Morgan Stanley today raised its year-end target for the S&P 500 to 1,050 from 900, citing better-than-expected earnings - but not higher multiples. ‘A higher multiple would justify a higher target, but we don’t see a compelling reason why equities should trade significantly richer in the current environment, despite low official interest rates,’ they said in a note to clients. [2]

The market is clearly struggling to find direction at the moment and likely to trade sideways for sometime until there is some justification to move higher. Analysts are likely to pay very close attention to top line revenue prospects in the upcoming third-quarter, as this will, in my view, justify whether there is any compelling upside left in the market.

There were a few companies that managed to buck the negative trend dominating US equity markets today. Citigroup edged 0.4% to $4.54 after the Wall Street Journal reported that the bank was planning to downsize its retail banking network.

Bank of American rose 0.2% to $4.53 and JPMorgan Chases added 0.7% to $45.37 while Wells Fargo declined 0.5% to $28.61 and Morgan Stanley slid 2.2% to $31.33.

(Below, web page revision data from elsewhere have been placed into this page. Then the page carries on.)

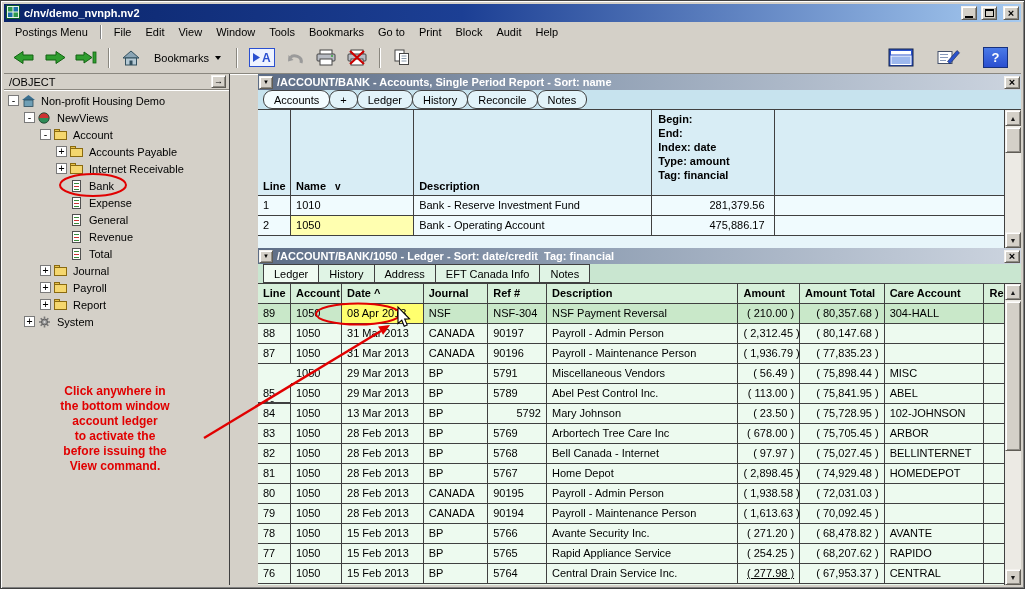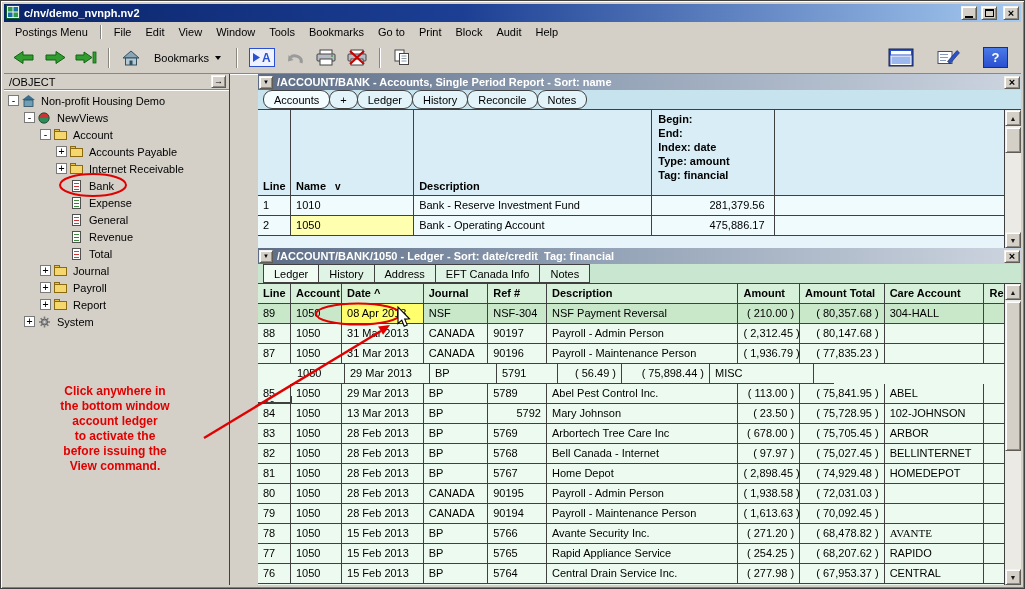--- a/index.html
+++ b/index.html
@@ -536,6 +536,7 @@
                 <div class="bc" style="width: 85px;">29 Mar 2013</div>
                 <div class="bc" style="width: 67px;">BP</div>
                 <div class="bc" style="width: 61px;">5791</div>
+                <div class="bc" style="width: 200px;">Miscellaneous Vendors</div>
                 <div class="bc num" style="width: 64px;">( 56.49 )</div>
                 <div class="bc num" style="width: 88px;">( 75,898.44 )</div>
                 <div class="bc" style="width: 104px;">MISC</div>

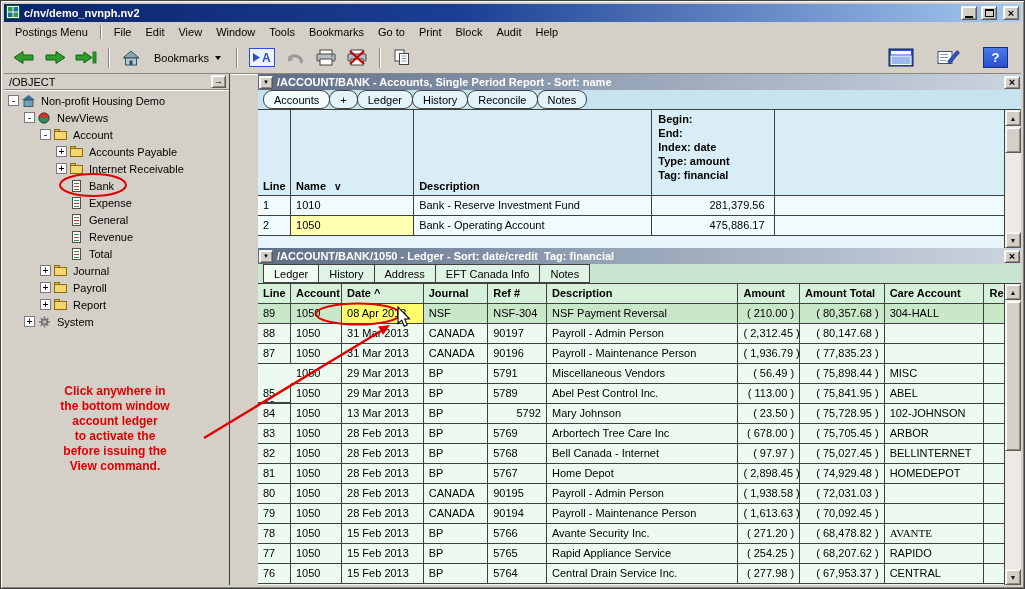--- a/index.html
+++ b/index.html
@@ -635,7 +635,7 @@
                 <div class="bc" style="width: 200px;">Avante Security Inc.</div>
                 <div class="bc num" style="width: 64px;">( 271.20 )</div>
                 <div class="bc num" style="width: 88px;">( 68,478.82 )</div>
-                <div class="bc" style="width: 104px; font-family: Liberation Serif, serif;">AVANTE</div>
+                <div class="bc" style="width: 104px;">AVANTE</div>
                 <div class="bc" style="width: 20px; border-right: none;"></div>
               </div>
               <div class="b-row">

Software company Red Hat was among the handful of best performers today, soaring 13% to $28.13 after unveiling better-than-expected quarterly results, as the rising popularity of its open-source Linux software attracted more companies that sought to cut costs in the recession. Bank of America/Merrill Lynch also upgraded the stock.

National Semiconductor also benefited from a ‘buy’ recommendation upgrade from Citigroup. Its shares opened 3.4% higher at $15.4, but soon fell to $14.80 on the back of negative stock market sentiment.

Elsewhere, October gold futures breached the $1000 level this afternoon, falling 1.5% lower to $997.3 an ounce. November crude oil (WTI) contracts slid 3.8% to $66.34 a barrel following a report showing an unexpected rise in inventories.

[1] Source: Bloomberg News (24 September 2009)
[2] Source: Wall Street Journal (24 September 2009)

By Anthony Grech, Research Analyst, IG Index.